- **Task requirements**: Without skipping a line, reproduce the entries exactly.

- **Data records**:
%%

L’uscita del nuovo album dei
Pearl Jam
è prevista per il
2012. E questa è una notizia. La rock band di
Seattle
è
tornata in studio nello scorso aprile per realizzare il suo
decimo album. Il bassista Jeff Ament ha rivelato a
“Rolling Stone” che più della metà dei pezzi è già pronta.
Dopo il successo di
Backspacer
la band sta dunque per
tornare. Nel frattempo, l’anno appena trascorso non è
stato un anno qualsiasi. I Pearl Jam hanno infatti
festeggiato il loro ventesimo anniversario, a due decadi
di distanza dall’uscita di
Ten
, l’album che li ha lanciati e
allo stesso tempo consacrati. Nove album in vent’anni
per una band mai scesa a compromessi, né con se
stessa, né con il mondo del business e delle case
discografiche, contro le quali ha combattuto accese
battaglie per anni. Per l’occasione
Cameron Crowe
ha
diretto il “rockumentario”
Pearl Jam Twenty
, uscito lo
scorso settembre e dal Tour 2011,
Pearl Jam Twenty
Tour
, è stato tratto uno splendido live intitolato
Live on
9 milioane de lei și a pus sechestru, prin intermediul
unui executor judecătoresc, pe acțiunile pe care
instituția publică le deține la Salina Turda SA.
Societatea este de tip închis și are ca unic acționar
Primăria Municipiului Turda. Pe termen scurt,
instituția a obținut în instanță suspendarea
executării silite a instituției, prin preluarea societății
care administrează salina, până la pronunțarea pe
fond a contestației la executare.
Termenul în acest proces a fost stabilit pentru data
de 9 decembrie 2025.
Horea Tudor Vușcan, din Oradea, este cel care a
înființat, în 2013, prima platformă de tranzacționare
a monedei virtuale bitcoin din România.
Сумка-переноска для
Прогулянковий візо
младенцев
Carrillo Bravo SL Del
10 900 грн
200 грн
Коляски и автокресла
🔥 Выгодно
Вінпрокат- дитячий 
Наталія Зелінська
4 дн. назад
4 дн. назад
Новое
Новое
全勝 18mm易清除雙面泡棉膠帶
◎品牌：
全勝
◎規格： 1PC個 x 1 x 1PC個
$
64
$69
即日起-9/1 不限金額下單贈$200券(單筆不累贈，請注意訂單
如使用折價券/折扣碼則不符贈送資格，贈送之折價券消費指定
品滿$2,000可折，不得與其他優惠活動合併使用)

%%

- **Exercise answer**:
L’uscita del nuovo album dei
Pearl Jam
è prevista per il
2012. E questa è una notizia. La rock band di
Seattle
è
tornata in studio nello scorso aprile per realizzare il suo
decimo album. Il bassista Jeff Ament ha rivelato a
“Rolling Stone” che più della metà dei pezzi è già pronta.
Dopo il successo di
Backspacer
la band sta dunque per
tornare. Nel frattempo, l’anno appena trascorso non è
stato un anno qualsiasi. I Pearl Jam hanno infatti
festeggiato il loro ventesimo anniversario, a due decadi
di distanza dall’uscita di
Ten
, l’album che li ha lanciati e
allo stesso tempo consacrati. Nove album in vent’anni
per una band mai scesa a compromessi, né con se
stessa, né con il mondo del business e delle case
discografiche, contro le quali ha combattuto accese
battaglie per anni. Per l’occasione
Cameron Crowe
ha
diretto il “rockumentario”
Pearl Jam Twenty
, uscito lo
scorso settembre e dal Tour 2011,
Pearl Jam Twenty
Tour
, è stato tratto uno splendido live intitolato
Live on
9 milioane de lei și a pus sechestru, prin intermediul
unui executor judecătoresc, pe acțiunile pe care
instituția publică le deține la Salina Turda SA.
Societatea este de tip închis și are ca unic acționar
Primăria Municipiului Turda. Pe termen scurt,
instituția a obținut în instanță suspendarea
executării silite a instituției, prin preluarea societății
care administrează salina, până la pronunțarea pe
fond a contestației la executare.
Termenul în acest proces a fost stabilit pentru data
de 9 decembrie 2025.
Horea Tudor Vușcan, din Oradea, este cel care a
înființat, în 2013, prima platformă de tranzacționare
a monedei virtuale bitcoin din România.
Сумка-переноска для
Прогулянковий візо
младенцев
Carrillo Bravo SL Del
10 900 грн
200 грн
Коляски и автокресла
🔥 Выгодно
Вінпрокат- дитячий 
Наталія Зелінська
4 дн. назад
4 дн. назад
Новое
Новое
全勝 18mm易清除雙面泡棉膠帶
◎品牌：
全勝
◎規格： 1PC個 x 1 x 1PC個
$
64
$69
即日起-9/1 不限金額下單贈$200券(單筆不累贈，請注意訂單
如使用折價券/折扣碼則不符贈送資格，贈送之折價券消費指定
品滿$2,000可折，不得與其他優惠活動合併使用)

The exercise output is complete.